Thursday, March 4, 2010

Daisy, Jim, Native Americans and "Chinamen"

Since the beginning of the year, we've talked a lot about groups that have been oppressed in our country. It seems that throughout our history, we as Americans have abused many of the minority and disadvantaged groups in our country, and left them with nothing. Just as Huck and Tom left Jim all alone with $40 at the end of Adventures of Huckleberry Finn after he had endured an entire adventure with him; just as we placed thousands of Native Americans in downtown Chicago during location, and just as Ludacris dumped all of his "Chinamen" in the middle of the street at the end of the movie Crash, just telling them to "go," Americans have a tendency to throw money and displacement at a minority or disadvantaged group and pretend like everything's okay.
While this trend can be easily observed among different racial and ethnic groups, there's also another "disadvantaged" group that throughout history has been frequently helpless and abandoned: single women.
This line in F. Scott Fitzgerald's The Great Gatsby reminded me a lot of many class discussions that we've had about abandoned American cultures, all of the times that we've left disadvantaged people in the dust.
"I was confused and a little disgusted as I drove away.

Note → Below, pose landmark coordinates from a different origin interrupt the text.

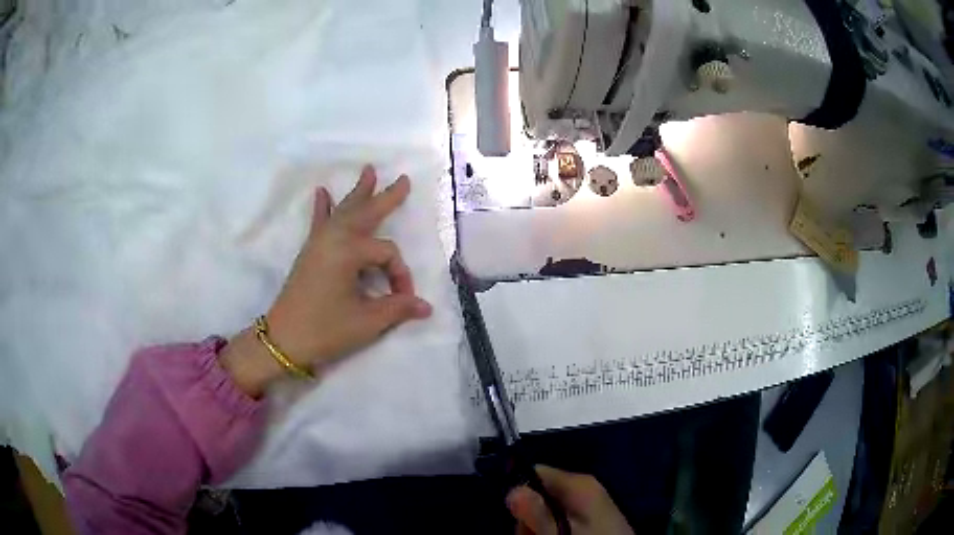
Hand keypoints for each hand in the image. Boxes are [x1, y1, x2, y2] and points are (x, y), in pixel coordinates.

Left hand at [220, 165, 432, 396]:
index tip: (402, 299)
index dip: (400, 276)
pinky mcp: (310, 251)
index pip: (388, 254)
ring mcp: (319, 242)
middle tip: (403, 180)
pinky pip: (319, 222)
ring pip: (344, 211)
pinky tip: (321, 192)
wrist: (284, 339)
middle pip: (366, 213)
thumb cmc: (325, 329)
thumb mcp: (367, 322)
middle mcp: (334, 238)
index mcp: (349, 251)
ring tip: (368, 171)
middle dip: (386, 197)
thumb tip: (426, 307)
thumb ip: (398, 308)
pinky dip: (323, 207)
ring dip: (358, 193)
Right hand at [507, 466, 633, 534]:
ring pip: (549, 506)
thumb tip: (512, 490)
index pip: (536, 471)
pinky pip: (563, 514)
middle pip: (541, 491)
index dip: (521, 491)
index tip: (518, 514)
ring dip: (540, 522)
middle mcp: (585, 485)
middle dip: (531, 513)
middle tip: (532, 533)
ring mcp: (590, 499)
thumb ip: (538, 513)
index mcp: (580, 482)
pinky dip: (556, 525)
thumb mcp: (561, 531)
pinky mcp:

It seemed to me that the thing for Daisy to do was to rush out of the house, child in arms- but apparently there was no such intentions in her head" (Fitzgerald, 20).

Daisy is a fantasticly strong female character in F. Scott Fitzgerald's The Great Gatsby, but there are still many things that she cannot deal with. When I read this line, at the very end of the first chapter, the only thing that I could think was where would she go? While she clearly doesn't love Tom and she resents her life with, I believe Daisy can't leave Tom for fear of having nowhere to go. He is the source of her money, her wealth, her well-being. If she were to get a divorce, she would have been just as well off as the thousands of Native Americans taken from their homes and dumped in downtown Chicago during "relocation."
Hopefully now that Daisy and Gatsby have revealed their love for each other, Daisy will feel more confident about leaving Tom, but it doesn't change the fact that women during the time of The Great Gatsby needed a man to latch on to in order to have a successful life. The marriage process turned them from "girls" into "women," no matter what their literal age was.